Murray increased his per game scoring by over 83%, going from 18.5 to averaging 34 a night. Mitchell went from 24 to 38.7 points a game, including a 57 point night at the office in Game 1. They’re not only scoring more; Murray and Mitchell increased their assists per game by over 25%, and Murray’s even pulling down more rebounds every game.
All these buckets are incredibly timely
Games four, five, and six showcased everything special about this duel. In the fourth quarter of each game, Jamal Murray and Donovan Mitchell took over scoring duties for their teams. Murray scored 21 points in the fourth quarters of game four and six.
Basketball Reference’s play-by-play captures the battle well. Utah and Denver traded buckets throughout the final quarter of Game 5. Rudy Gobert’s free throw tied at 101 with 3:46 remaining.
Jamal Murray took over after that. He scored nine unanswered to put the game out of reach, wrapping up a game-high 16 points in the last twelve minutes and 42 for the game.
Next game, Murray put up 21 in the fourth to send Denver to game 7. Utah cut the leadto 7 with 6:12 remaining, only for Murray to again score all nine of Denver’s next points to stem the Jazz comeback. Utah hit back-to-back threes with Mitchell and Mike Conley to cut the deficit back down to 7 with 1:13 remaining. They desperately needed a stop on the other end.
Instead, Murray did this.
This three put the Nuggets up 10 and gave Murray his second 50 point performance for the series. After the game, an exhausted Murray spoke passionately and powerfully.
What to watch for tonight
The Jazz and Nuggets tip off at 8:30 PM EST. The winner gets the privilege of battling the Los Angeles Clippers next round. The loser will spend an offseason watching highlights of their young stars drop 50+ and wondering what could have been.
Personally, I can’t wait to see the Murray and Mitchell matchups directly. They don’t cover each other often: NBA.com lists Jerami Grant as Mitchell’s most consistent defender, while Murray faces Royce O’Neale. However, when these two do guard each other, things get a little nutty.
Mitchell shoots 83% from three with Murray as his main defender, making five of his six threes. Murray answers those with a 100% rate of his own triples, hitting all four in Mitchell’s grill. I don’t think anyone would mind if instead of a full game, we just let these two play to 21 and call it a series.
I do think Nikola Jokić might be the deciding factor tonight. John Hollinger and Nate Duncan covered the series in this great podcast episode, and they called out Jokić’s struggles. Jokić’s been off a bit all series, getting toasted by Utah defensively. Per NBA.com, with Jokić on the court the Nuggets let up defensive ratings of 161, 131.7, and 139.2 in each of their three losses this series; this means that in a game with 100 possessions, Utah would score each of those marks with Jokić on the court.
These rates would shatter NBA records for the worst ever. Per Stathead, the Cleveland Cavaliers of 2018-19 produced the single worst defensive rating at 117.6. Denver’s defensive effort stands several deviations above that record.
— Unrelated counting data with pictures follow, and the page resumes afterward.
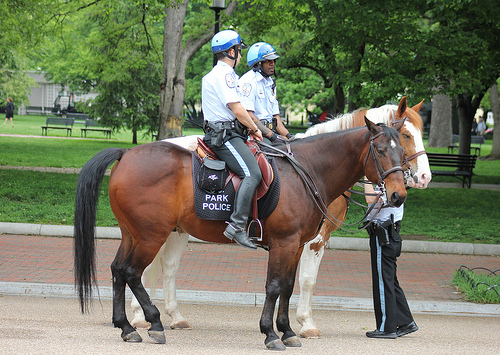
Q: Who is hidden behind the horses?
A: Police officer.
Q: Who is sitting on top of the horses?
A: Policemen.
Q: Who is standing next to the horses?
A: Policeman.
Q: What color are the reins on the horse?
A: Black.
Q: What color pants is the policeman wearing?
A: Black pants with blue stripe.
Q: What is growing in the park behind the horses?
A: Trees.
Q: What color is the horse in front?
A: Brown.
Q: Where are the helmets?
A: On the police officers' heads.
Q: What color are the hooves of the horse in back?
A: White.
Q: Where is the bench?
A: Under a tree.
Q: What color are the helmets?
A: Blue and white.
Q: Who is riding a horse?
A: A police officer.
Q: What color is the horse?
A: Brown with white legs.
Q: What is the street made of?
A: Red brick.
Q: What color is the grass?
A: Green.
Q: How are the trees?
A: Full and green.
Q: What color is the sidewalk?
A: Gray.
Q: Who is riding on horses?
A: The policemen.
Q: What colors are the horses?
A: Brown and white.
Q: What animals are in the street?
A: Horses.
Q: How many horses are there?
A: Two.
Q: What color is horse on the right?
A: White.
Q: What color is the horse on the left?
A: Brown.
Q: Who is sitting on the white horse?
A: A policeman.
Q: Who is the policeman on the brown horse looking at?
A: Man standing.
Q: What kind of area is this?
A: A park.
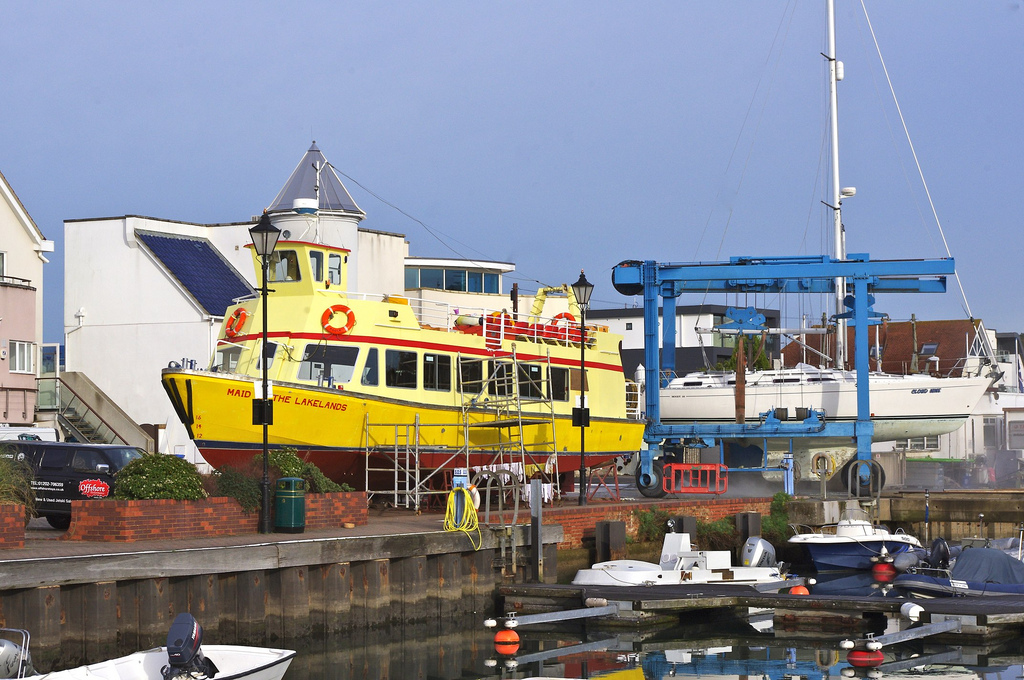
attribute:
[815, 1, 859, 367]
mast — tall, white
If the Nuggets can complete their comeback, they’ll absolutely need Murray to keep producing. However, Jokić’s defensive output may ultimately be the fulcrum point.
Rest In Peace, John Thompson
I’m devastated by the loss of John Thompson, the legendary Georgetown basketball coach. Thompson built Georgetown’s basketball program into a national powerhouse while battling racism and bigotry every step of the way. He’s rightfully canonized as a hero and icon, and his legacy lives on with his star pupil, Patrick Ewing, coaching the Hoyas now. Tons of sportswriters shared this wonderful piece by Ralph Wiley on the coach, which captures his impact and his intensity perfectly.
As always, the Inside the NBA guys say it best.
My sincerest condolences to the Thompson family.